Personal information
- Date of birth: 9 May 1954 (age 72)
- Place of birth: Toronto, Ontario, Canada
- Position: Midfielder

Senior career*
- Years: Team / Apps / (Gls)
- 1978: Vancouver Whitecaps / 4 / (0)
- 1979: Rochester Lancers / 1 / (0)
- 1980: Columbus Magic
- 1980–1981: Cleveland Force (indoor) / 38 / (4)
- 1981–: Canton Invaders (indoor)

Managerial career
- 1984–1985: Canton Invaders (assistant)
- 1991–1992: Cleveland Crunch (assistant)
- 1993: Denver Thunder
- College of Wooster

= Wayne Jentas =

Canadian retired soccer midfielder (born 1954)
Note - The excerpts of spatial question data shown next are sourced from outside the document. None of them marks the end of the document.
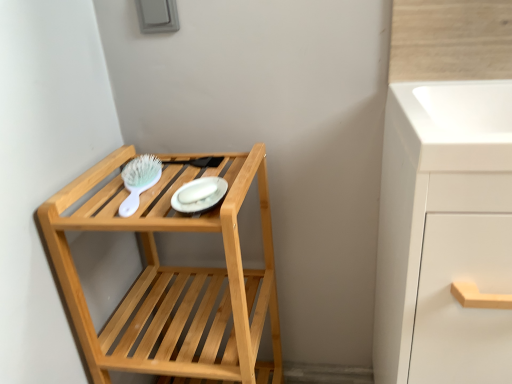
Question: Does white matte cabinet at right lie behind green plastic brush at upper left?

Choices:
 (A) yes
 (B) no

Answer: (B)

Question: Is white matte cabinet at right at the right side of green plastic brush at upper left?

Choices:
 (A) no
 (B) yes

Answer: (B)

Question: Is white matte cabinet at right oriented away from green plastic brush at upper left?

Choices:
 (A) no
 (B) yes

Answer: (A)

Question: From the image's perspective, is white matte cabinet at right over green plastic brush at upper left?

Choices:
 (A) yes
 (B) no

Answer: (B)

Question: Does white matte cabinet at right have a larger size compared to green plastic brush at upper left?

Choices:
 (A) no
 (B) yes

Answer: (B)

Question: Is white matte cabinet at right positioned in front of green plastic brush at upper left?

Choices:
 (A) no
 (B) yes

Answer: (B)

Question: Is natural wood shelf at left taller than white matte cabinet at right?

Choices:
 (A) yes
 (B) no

Answer: (B)

Question: Can you confirm if natural wood shelf at left is shorter than white matte cabinet at right?

Choices:
 (A) yes
 (B) no

Answer: (A)

Question: Does natural wood shelf at left lie behind white matte cabinet at right?

Choices:
 (A) no
 (B) yes

Answer: (B)

Question: Is natural wood shelf at left turned away from white matte cabinet at right?

Choices:
 (A) no
 (B) yes

Answer: (A)

Question: Does natural wood shelf at left have a lesser width compared to white matte cabinet at right?

Choices:
 (A) yes
 (B) no

Answer: (A)

Question: Considering the relative positions of natural wood shelf at left and white matte cabinet at right in the image provided, is natural wood shelf at left to the right of white matte cabinet at right from the viewer's perspective?

Choices:
 (A) yes
 (B) no

Answer: (B)

Question: From a real-world perspective, is white matte cabinet at right beneath natural wood shelf at left?

Choices:
 (A) no
 (B) yes

Answer: (A)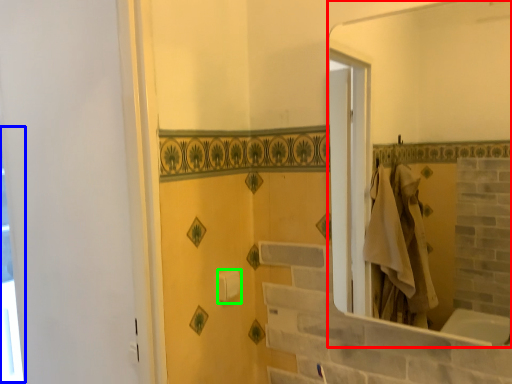
Question: Which object is positioned farthest from mirror (highlighted by a red box)? Select from window (highlighted by a blue box) and towel bar (highlighted by a green box).

Choices:
 (A) window
 (B) towel bar

Answer: (A)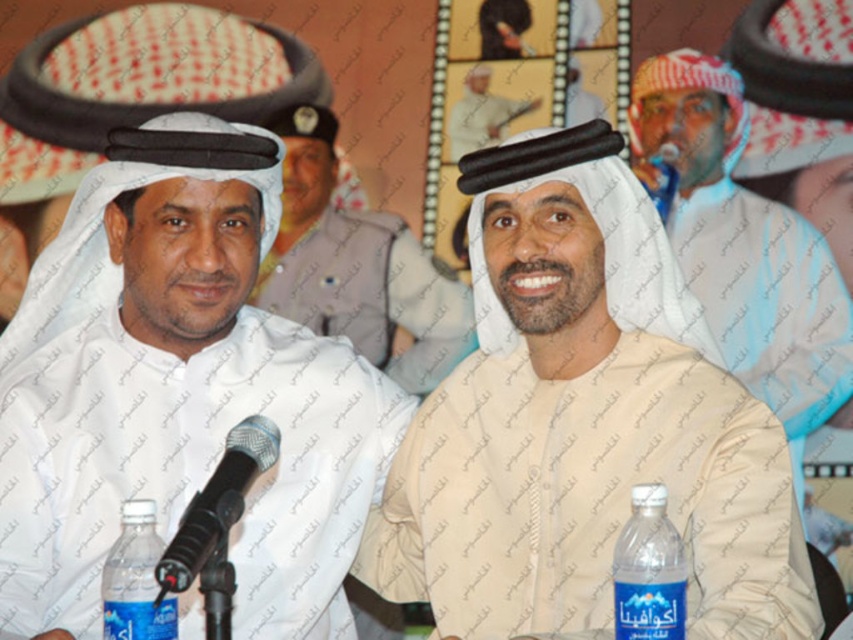
Question: Which point is farther to the camera?

Choices:
 (A) (670, 132)
 (B) (223, 554)
 (C) (606, 317)

Answer: (A)

Question: In this image, where is beige cotton shirt at center located relative to white matte headscarf at left?

Choices:
 (A) above
 (B) below

Answer: (B)

Question: Estimate the real-world distances between objects in this image. Which object is closer to the blue plastic bottle at lower left?

Choices:
 (A) white matte headscarf at left
 (B) light beige fabric headscarf at upper center

Answer: (A)

Question: Does beige cotton shirt at center appear under blue transparent bottle at lower right?

Choices:
 (A) yes
 (B) no

Answer: (B)

Question: Which point is closer to the camera taking this photo?

Choices:
 (A) (492, 131)
 (B) (125, 627)

Answer: (B)

Question: Does black metallic microphone at center have a smaller size compared to blue transparent bottle at lower right?

Choices:
 (A) no
 (B) yes

Answer: (A)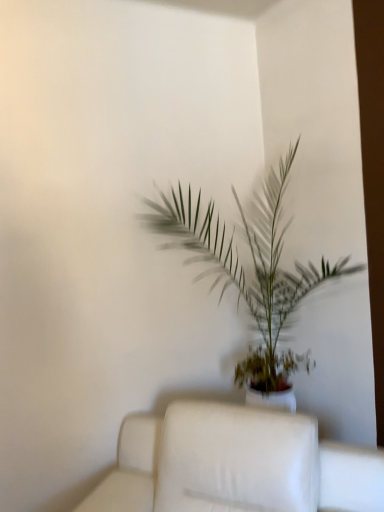
Question: Considering the positions of white fabric couch at center and green leafy plant at center in the image, is white fabric couch at center taller or shorter than green leafy plant at center?

Choices:
 (A) tall
 (B) short

Answer: (B)

Question: Is point (205, 420) closer or farther from the camera than point (266, 224)?

Choices:
 (A) farther
 (B) closer

Answer: (B)

Question: Is white fabric couch at center to the left or to the right of green leafy plant at center in the image?

Choices:
 (A) left
 (B) right

Answer: (A)

Question: Is green leafy plant at center bigger or smaller than white fabric couch at center?

Choices:
 (A) small
 (B) big

Answer: (B)

Question: In terms of width, does green leafy plant at center look wider or thinner when compared to white fabric couch at center?

Choices:
 (A) thin
 (B) wide

Answer: (A)

Question: Choose the correct answer: Is green leafy plant at center inside white fabric couch at center or outside it?

Choices:
 (A) outside
 (B) inside

Answer: (A)

Question: Is point (236, 253) closer or farther from the camera than point (157, 509)?

Choices:
 (A) farther
 (B) closer

Answer: (A)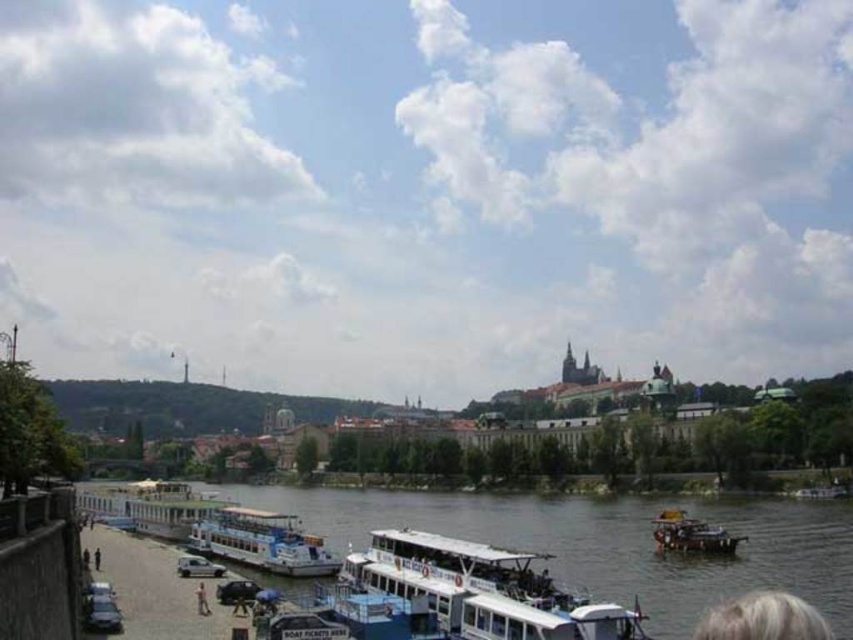
Question: Which point appears closest to the camera in this image?

Choices:
 (A) (582, 598)
 (B) (260, 500)
 (C) (97, 554)
 (D) (714, 538)

Answer: (A)

Question: Which object appears closest to the camera in this image?

Choices:
 (A) white smooth water at lower center
 (B) white plastic boat at center
 (C) wooden boat at lower right
 (D) white fabric umbrella at lower center

Answer: (B)

Question: Is white smooth water at lower center to the right of white plastic boat at center from the viewer's perspective?

Choices:
 (A) yes
 (B) no

Answer: (B)

Question: Does white smooth water at lower center appear on the right side of wooden boat at lower right?

Choices:
 (A) no
 (B) yes

Answer: (A)

Question: Which object is positioned farthest from the white smooth water at lower center?

Choices:
 (A) white fabric umbrella at lower center
 (B) white plastic boat at center
 (C) wooden boat at lower right
 (D) white plastic boat at lower center

Answer: (A)

Question: Can you confirm if white smooth water at lower center is wider than white plastic boat at center?

Choices:
 (A) yes
 (B) no

Answer: (A)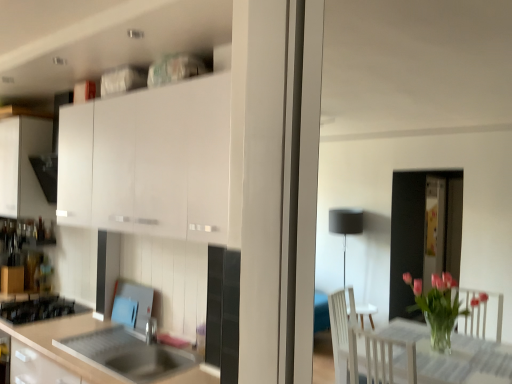
Where is `white matte cabinet at upper left, placed as the first cabinetry when sorted from right to left`? This screenshot has width=512, height=384. white matte cabinet at upper left, placed as the first cabinetry when sorted from right to left is located at coordinates (149, 162).

What is the approximate height of white matte cabinet at upper left, placed as the first cabinetry when sorted from right to left?

The height of white matte cabinet at upper left, placed as the first cabinetry when sorted from right to left, is 28.57 inches.

What do you see at coordinates (38, 308) in the screenshot? I see `black glass gas stove at lower left` at bounding box center [38, 308].

Describe the element at coordinates (23, 167) in the screenshot. The height and width of the screenshot is (384, 512). I see `matte white cabinet at left, the first cabinetry from the back` at that location.

Image resolution: width=512 pixels, height=384 pixels. Find the location of `stainless steel sink at lower left`. stainless steel sink at lower left is located at coordinates click(x=128, y=355).

Is matte white cabinet at left, arranged as the 2th cabinetry when viewed from the front, inside white matte cabinet at upper left, placed as the first cabinetry when sorted from right to left?

Actually, matte white cabinet at left, arranged as the 2th cabinetry when viewed from the front, is outside white matte cabinet at upper left, placed as the first cabinetry when sorted from right to left.

Considering the positions of objects white matte cabinet at upper left, placed as the first cabinetry when sorted from right to left, and matte white cabinet at left, the first cabinetry from the back, in the image provided, who is in front, white matte cabinet at upper left, placed as the first cabinetry when sorted from right to left, or matte white cabinet at left, the first cabinetry from the back,?

white matte cabinet at upper left, placed as the first cabinetry when sorted from right to left.

From a real-world perspective, is white matte cabinet at upper left, which ranks as the first cabinetry in front-to-back order, positioned above or below matte white cabinet at left, placed as the first cabinetry when sorted from left to right?

Clearly, from a real-world perspective, white matte cabinet at upper left, which ranks as the first cabinetry in front-to-back order, is above matte white cabinet at left, placed as the first cabinetry when sorted from left to right.

From the image's perspective, is white matte cabinet at upper left, which ranks as the 2th cabinetry in left-to-right order, under matte white cabinet at left, arranged as the 2th cabinetry when viewed from the front?

Yes, from the image's perspective, white matte cabinet at upper left, which ranks as the 2th cabinetry in left-to-right order, is beneath matte white cabinet at left, arranged as the 2th cabinetry when viewed from the front.

Looking at this image, can you tell me how much matte white cabinet at left, arranged as the 2th cabinetry when viewed from the front, and stainless steel sink at lower left differ in facing direction?

1.46 degrees separate the facing orientations of matte white cabinet at left, arranged as the 2th cabinetry when viewed from the front, and stainless steel sink at lower left.

Which object is closer to the camera taking this photo, matte white cabinet at left, arranged as the 2th cabinetry when viewed from the front, or stainless steel sink at lower left?

stainless steel sink at lower left is closer to the camera.

Can you see matte white cabinet at left, which appears as the second cabinetry when viewed from the right, touching stainless steel sink at lower left?

No, matte white cabinet at left, which appears as the second cabinetry when viewed from the right, is not with stainless steel sink at lower left.

Is stainless steel sink at lower left inside matte white cabinet at left, the first cabinetry from the back?

Actually, stainless steel sink at lower left is outside matte white cabinet at left, the first cabinetry from the back.

Considering the relative sizes of matte white cabinet at left, placed as the first cabinetry when sorted from left to right, and black glass gas stove at lower left in the image provided, is matte white cabinet at left, placed as the first cabinetry when sorted from left to right, taller than black glass gas stove at lower left?

Yes.

Between matte white cabinet at left, placed as the first cabinetry when sorted from left to right, and black glass gas stove at lower left, which one has larger width?

black glass gas stove at lower left is wider.

Is matte white cabinet at left, which appears as the second cabinetry when viewed from the right, positioned far away from black glass gas stove at lower left?

That's not correct — matte white cabinet at left, which appears as the second cabinetry when viewed from the right, is a little close to black glass gas stove at lower left.

From a real-world perspective, does matte white cabinet at left, the first cabinetry from the back, sit lower than black glass gas stove at lower left?

No, from a real-world perspective, matte white cabinet at left, the first cabinetry from the back, is not beneath black glass gas stove at lower left.

Is white matte cabinet at upper left, placed as the 2th cabinetry when sorted from back to front, inside black glass gas stove at lower left?

Definitely not — white matte cabinet at upper left, placed as the 2th cabinetry when sorted from back to front, is not inside black glass gas stove at lower left.

Which of these two, black glass gas stove at lower left or white matte cabinet at upper left, placed as the first cabinetry when sorted from right to left, is wider?

black glass gas stove at lower left.

Is black glass gas stove at lower left bigger than white matte cabinet at upper left, which ranks as the 2th cabinetry in left-to-right order?

Actually, black glass gas stove at lower left might be smaller than white matte cabinet at upper left, which ranks as the 2th cabinetry in left-to-right order.

Looking at this image, from a real-world perspective, is black glass gas stove at lower left on top of white matte cabinet at upper left, which ranks as the 2th cabinetry in left-to-right order?

No, from a real-world perspective, black glass gas stove at lower left is not over white matte cabinet at upper left, which ranks as the 2th cabinetry in left-to-right order

From the picture: From the image's perspective, is stainless steel sink at lower left on white matte cabinet at upper left, placed as the 2th cabinetry when sorted from back to front?

No, from the image's perspective, stainless steel sink at lower left is not above white matte cabinet at upper left, placed as the 2th cabinetry when sorted from back to front.

I want to click on sink located underneath the white matte cabinet at upper left, placed as the 2th cabinetry when sorted from back to front (from a real-world perspective), so click(128, 355).

Is white matte cabinet at upper left, placed as the first cabinetry when sorted from right to left, in front of or behind stainless steel sink at lower left in the image?

Clearly, white matte cabinet at upper left, placed as the first cabinetry when sorted from right to left, is in front of stainless steel sink at lower left.

Is point (199, 174) closer or farther from the camera than point (61, 340)?

Clearly, point (199, 174) is closer to the camera than point (61, 340).

Looking at this image, is white matte cabinet at upper left, placed as the first cabinetry when sorted from right to left, taller or shorter than stainless steel sink at lower left?

In the image, white matte cabinet at upper left, placed as the first cabinetry when sorted from right to left, appears to be taller than stainless steel sink at lower left.

In the scene shown: From a real-world perspective, is black glass gas stove at lower left positioned under matte white cabinet at left, the first cabinetry from the back, based on gravity?

Correct, in the physical world, black glass gas stove at lower left is lower than matte white cabinet at left, the first cabinetry from the back.

Considering the sizes of black glass gas stove at lower left and matte white cabinet at left, placed as the first cabinetry when sorted from left to right, in the image, is black glass gas stove at lower left bigger or smaller than matte white cabinet at left, placed as the first cabinetry when sorted from left to right,?

In the image, black glass gas stove at lower left appears to be smaller than matte white cabinet at left, placed as the first cabinetry when sorted from left to right.

Are black glass gas stove at lower left and matte white cabinet at left, which appears as the second cabinetry when viewed from the right, beside each other?

black glass gas stove at lower left is not next to matte white cabinet at left, which appears as the second cabinetry when viewed from the right, and they're not touching.

Based on the photo, how different are the orientations of black glass gas stove at lower left and matte white cabinet at left, the first cabinetry from the back, in degrees?

1.46 degrees.

Where is `cabinetry in front of the matte white cabinet at left, placed as the first cabinetry when sorted from left to right`? This screenshot has width=512, height=384. cabinetry in front of the matte white cabinet at left, placed as the first cabinetry when sorted from left to right is located at coordinates (149, 162).

The width and height of the screenshot is (512, 384). In order to click on cabinetry on the left of stainless steel sink at lower left in this screenshot , I will do `click(23, 167)`.

Based on their spatial positions, is black glass gas stove at lower left or matte white cabinet at left, which appears as the second cabinetry when viewed from the right, closer to stainless steel sink at lower left?

black glass gas stove at lower left is positioned closer to the anchor stainless steel sink at lower left.

From the image, which object appears to be farther from black glass gas stove at lower left, matte white cabinet at left, placed as the first cabinetry when sorted from left to right, or stainless steel sink at lower left?

Among the two, matte white cabinet at left, placed as the first cabinetry when sorted from left to right, is located further to black glass gas stove at lower left.

When comparing their distances from stainless steel sink at lower left, does matte white cabinet at left, the first cabinetry from the back, or black glass gas stove at lower left seem closer?

The object closer to stainless steel sink at lower left is black glass gas stove at lower left.

Based on their spatial positions, is white matte cabinet at upper left, which ranks as the 2th cabinetry in left-to-right order, or matte white cabinet at left, placed as the first cabinetry when sorted from left to right, further from stainless steel sink at lower left?

matte white cabinet at left, placed as the first cabinetry when sorted from left to right, is further to stainless steel sink at lower left.

Estimate the real-world distances between objects in this image. Which object is further from matte white cabinet at left, arranged as the 2th cabinetry when viewed from the front, stainless steel sink at lower left or black glass gas stove at lower left?

stainless steel sink at lower left.

Estimate the real-world distances between objects in this image. Which object is further from black glass gas stove at lower left, white matte cabinet at upper left, placed as the first cabinetry when sorted from right to left, or matte white cabinet at left, which appears as the second cabinetry when viewed from the right?

Based on the image, white matte cabinet at upper left, placed as the first cabinetry when sorted from right to left, appears to be further to black glass gas stove at lower left.

Based on their spatial positions, is white matte cabinet at upper left, placed as the first cabinetry when sorted from right to left, or black glass gas stove at lower left closer to stainless steel sink at lower left?

black glass gas stove at lower left is closer to stainless steel sink at lower left.

From the image, which object appears to be farther from white matte cabinet at upper left, which ranks as the first cabinetry in front-to-back order, matte white cabinet at left, the first cabinetry from the back, or black glass gas stove at lower left?

black glass gas stove at lower left is further to white matte cabinet at upper left, which ranks as the first cabinetry in front-to-back order.

The width and height of the screenshot is (512, 384). In order to click on gas stove between matte white cabinet at left, arranged as the 2th cabinetry when viewed from the front, and white matte cabinet at upper left, placed as the 2th cabinetry when sorted from back to front, from left to right in this screenshot , I will do `click(38, 308)`.

You are a GUI agent. You are given a task and a screenshot of the screen. Output one action in this format:
    pyautogui.click(x=<x>, y=<y>)
    Task: Click on the gas stove between white matte cabinet at upper left, placed as the 2th cabinetry when sorted from back to front, and stainless steel sink at lower left vertically
    The height and width of the screenshot is (384, 512).
    Given the screenshot: What is the action you would take?
    pyautogui.click(x=38, y=308)

Find the location of a particular element. Image resolution: width=512 pixels, height=384 pixels. sink between matte white cabinet at left, the first cabinetry from the back, and white matte cabinet at upper left, which ranks as the 2th cabinetry in left-to-right order, from left to right is located at coordinates (128, 355).

Find the location of a particular element. gas stove between matte white cabinet at left, arranged as the 2th cabinetry when viewed from the front, and stainless steel sink at lower left, in the horizontal direction is located at coordinates click(x=38, y=308).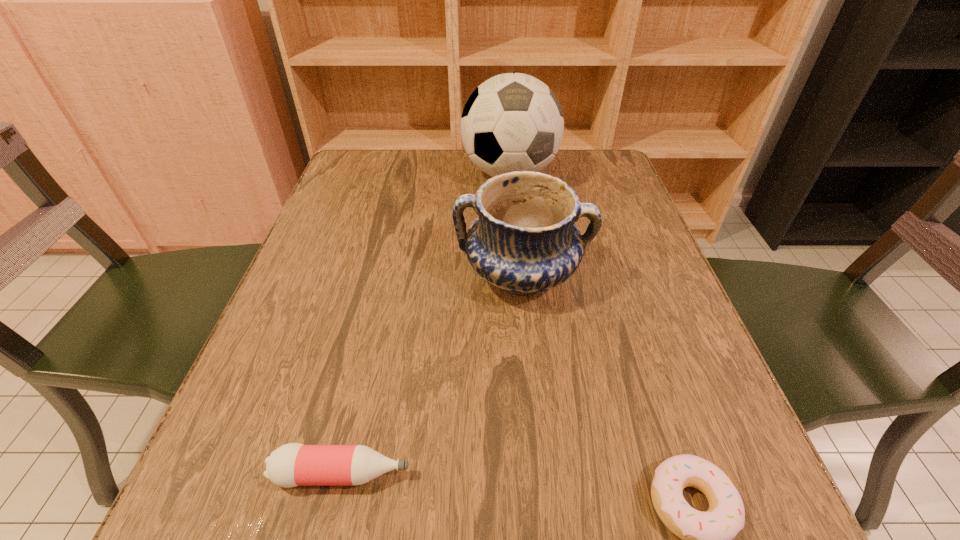
Find the location of `object that is positioned at the near edge`. object that is positioned at the near edge is located at coordinates (294, 464).

Where is `object at the left edge`? The width and height of the screenshot is (960, 540). object at the left edge is located at coordinates 294,464.

You are a GUI agent. You are given a task and a screenshot of the screen. Output one action in this format:
    pyautogui.click(x=<x>, y=<y>)
    Task: Click on the object that is at the right edge
    This screenshot has height=540, width=960.
    Given the screenshot: What is the action you would take?
    pyautogui.click(x=524, y=240)

This screenshot has height=540, width=960. Find the location of `object that is at the near left corner`. object that is at the near left corner is located at coordinates (294, 464).

Identify the location of vacant space at the far edge. The width and height of the screenshot is (960, 540). point(436,168).

This screenshot has height=540, width=960. What are the coordinates of `vacant region at the left edge` in the screenshot? It's located at (317, 309).

The height and width of the screenshot is (540, 960). I want to click on vacant region at the right edge of the desktop, so click(x=602, y=204).

Find the location of a particular element. This screenshot has width=960, height=540. blank area at the far left corner is located at coordinates (380, 194).

The height and width of the screenshot is (540, 960). I want to click on free space at the near left corner of the desktop, so coord(226,509).

Locate an element on the screen. free spot at the far right corner of the desktop is located at coordinates (612, 177).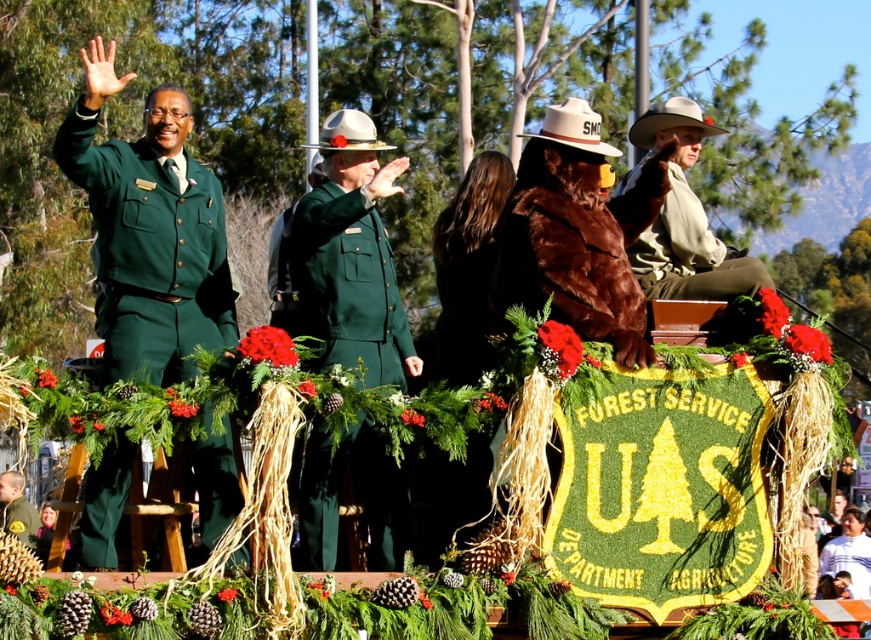
Does green matte uniform at left appear over green matte uniform at center?

Incorrect, green matte uniform at left is not positioned above green matte uniform at center.

Which is more to the right, green matte uniform at left or green matte uniform at center?

From the viewer's perspective, green matte uniform at center appears more on the right side.

Which is in front, point (215, 182) or point (341, 326)?

Positioned in front is point (341, 326).

You are a GUI agent. You are given a task and a screenshot of the screen. Output one action in this format:
    pyautogui.click(x=<x>, y=<y>)
    Task: Click on the green matte uniform at left
    This screenshot has height=640, width=871.
    Given the screenshot: What is the action you would take?
    pyautogui.click(x=152, y=244)

Is green matte uniform at center taller than brown furry bear at center?

Correct, green matte uniform at center is much taller as brown furry bear at center.

Who is more distant from viewer, (377, 483) or (618, 296)?

The point (377, 483) is behind.

This screenshot has height=640, width=871. What are the coordinates of `green matte uniform at center` in the screenshot? It's located at (348, 284).

Between point (377, 288) and point (645, 241), which one is positioned in front?

Point (377, 288) is in front.

Is green matte uniform at center taller than brown fur coat at upper right?

Yes, green matte uniform at center is taller than brown fur coat at upper right.

You are a GUI agent. You are given a task and a screenshot of the screen. Output one action in this format:
    pyautogui.click(x=<x>, y=<y>)
    Task: Click on the green matte uniform at center
    
    Given the screenshot: What is the action you would take?
    pyautogui.click(x=348, y=284)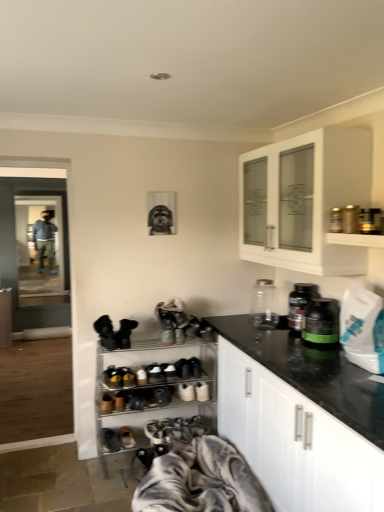
The image size is (384, 512). What do you see at coordinates (5, 317) in the screenshot?
I see `white glossy cabinet at left, placed as the second cabinetry when sorted from top to bottom` at bounding box center [5, 317].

Wayne Jentas is a Canadian retired soccer midfielder who played in the North American Soccer League, American Soccer League, Major Indoor Soccer League and American Indoor Soccer Association. He later coached at the youth, college and professional levels.

==Player==

Although born in Canada, Jentas spent most of his youth in Derby, England. He began playing in 1972. In 1978, he signed with the Vancouver Whitecaps of the North American Soccer League. In 1979, he moved to the Rochester Lancers. In 1980, he played for the Columbus Magic in the American Soccer League. In the fall of 1980, he signed with the Cleveland Force of the Major Indoor Soccer League. After one season, he moved to the Canton Invaders of the American Indoor Soccer Association.

==Coach==
Since retirement he has coached at numerous teams. From 1982 to 1986, he was the junior varsity soccer coach at Hudson High School. During this time, he also spent one season, 1984–1985, as an assistant with the Canton Invaders. On 11 October 1991, he was named an assistant coach with the Cleveland Crunch. On 26 February 1993, Jentas replaced Paul Kitson as head coach of the Denver Thunder. He later coached the College of Wooster soccer team. He has also coached the East-West Premier Soccer Club. He is currently the Director of Pennine United.